Unlike many data mining applications which lack available data, the protein structure determination problem and its interaction study, on the contrary, could utilize a vast amount of biologically relevant information on protein and its interaction, such as the protein data bank (PDB) [4], the structural classification of proteins (SCOP) databases [5], CATH databases [6], UniProt [7], and others. The difficulty of predicting protein structures, specially its 3D structures, and the interactions between proteins as shown in Figure 6.1, lies in the computational complexity of the data. Although a large number of approaches have been developed to determine the protein structures such as ab initio modelling [8], homology modelling [9] and threading [10], more efficient and reliable methods are still greatly needed.

In this chapter, we will introduce a state-of-the-art data mining technique, graph mining, which is good at defining and discovering interesting structural patterns in graphical data sets, and take advantage of its expressive power to study protein structures, including protein structure prediction and comparison, and protein-protein interaction (PPI). The current graph pattern mining methods will be described, and typical algorithms will be presented, together with their applications in the protein structure analysis.
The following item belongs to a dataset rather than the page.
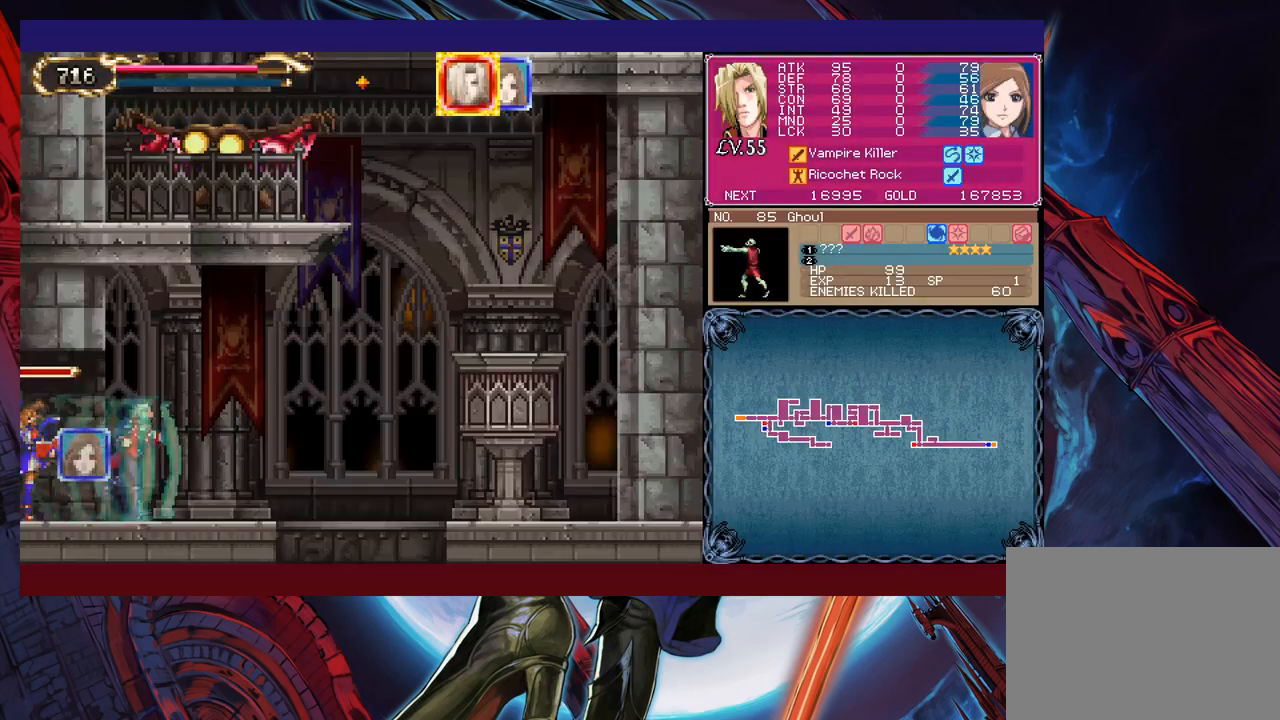
{"buttons": ["Y"], "left_stick": "up", "events": [[183, "B", "down"], [283, "B", "up"], [350, "left_stick", "up-right"], [400, "Y", "down"], [450, "Y", "up"], [450, "left_stick", "up"], [500, "Y", "down"]]}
The rest of the chapter is organized as follows: Section 6.2 will give a brief introduction of the fundamental knowledge of protein, the publicly accessible protein data resources and the current research status of protein analysis; in Section 6.3, we will pay attention to one of the state-of-the-art data mining methods, graph mining; then Section 6.4 surveys several existing work for protein structure analysis using advanced graph mining methods in the recent decade; finally, in Section 6.5, a conclusion with potential further work will be summarized.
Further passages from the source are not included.